I can’t pretend to be an expert on this topic or the techniques and models the authors used, but I found the conclusions of this study to be quite robust, even conservative. Remember that their conclusions rest on characterizing a single type of mutation and searching for them only in the coding portion of the genome (that is, the 2% of the genome that code for proteins and so are directly responsible for a cell’s characteristics). If they were to have complicated their models by including the prevalent gene duplication events, or expanded their mutation screening to the 98% of DNA that doesn’t code for anything, it’s possible that they would have reached the same conclusions. In the future, I’d like more direct evidence for genetic diversification within a tumor as it grows, to complement evidence taken after the fact. Of course, this opens a whole can of worms on whether lineages of HeLa cells grown in vitro for innumerable generations are equivalent to tumors from a human or animal model.

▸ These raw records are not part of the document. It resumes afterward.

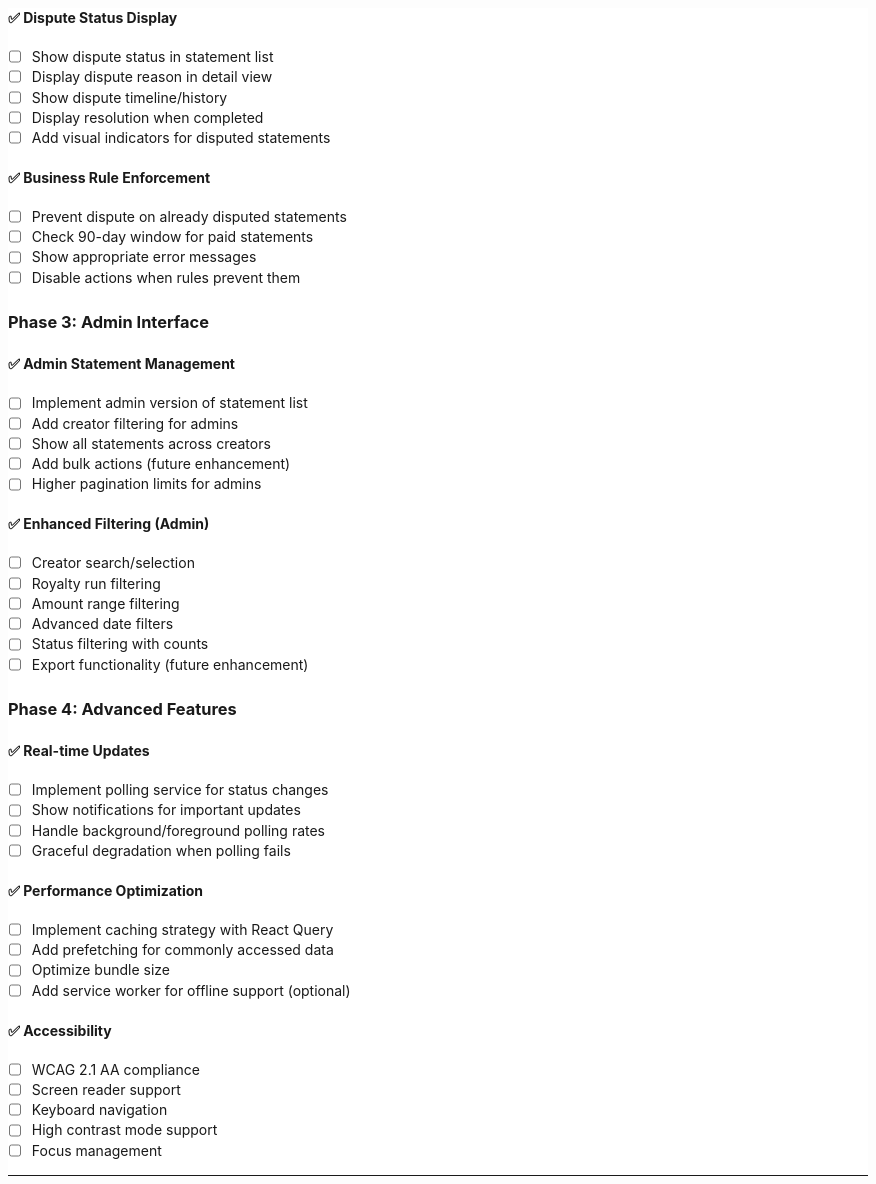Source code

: #### ✅ Dispute Status Display
- [ ] Show dispute status in statement list
- [ ] Display dispute reason in detail view
- [ ] Show dispute timeline/history
- [ ] Display resolution when completed
- [ ] Add visual indicators for disputed statements

#### ✅ Business Rule Enforcement
- [ ] Prevent dispute on already disputed statements
- [ ] Check 90-day window for paid statements
- [ ] Show appropriate error messages
- [ ] Disable actions when rules prevent them

### Phase 3: Admin Interface

#### ✅ Admin Statement Management
- [ ] Implement admin version of statement list
- [ ] Add creator filtering for admins
- [ ] Show all statements across creators
- [ ] Add bulk actions (future enhancement)
- [ ] Higher pagination limits for admins

#### ✅ Enhanced Filtering (Admin)
- [ ] Creator search/selection
- [ ] Royalty run filtering
- [ ] Amount range filtering
- [ ] Advanced date filters
- [ ] Status filtering with counts
- [ ] Export functionality (future enhancement)

### Phase 4: Advanced Features

#### ✅ Real-time Updates
- [ ] Implement polling service for status changes
- [ ] Show notifications for important updates
- [ ] Handle background/foreground polling rates
- [ ] Graceful degradation when polling fails

#### ✅ Performance Optimization
- [ ] Implement caching strategy with React Query
- [ ] Add prefetching for commonly accessed data
- [ ] Optimize bundle size
- [ ] Add service worker for offline support (optional)

#### ✅ Accessibility
- [ ] WCAG 2.1 AA compliance
- [ ] Screen reader support
- [ ] Keyboard navigation
- [ ] High contrast mode support
- [ ] Focus management

---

Cancer is a broad category of diseases that develop in different ways and are caused by many unknown factors, and variables such as tumor structure can change how strongly Darwinian selection influences cancer cell evolution. Ultimately, the authors take a page from the rest of evolutionary biology, and suggest that future studies assume a null model of no Darwinian selection in order to evaluate hypotheses about selective forces in cancer. Clearly, the study of evolutionary processes in cancer, and how they shape disease trajectories and patient outcomes, is still in its early stages.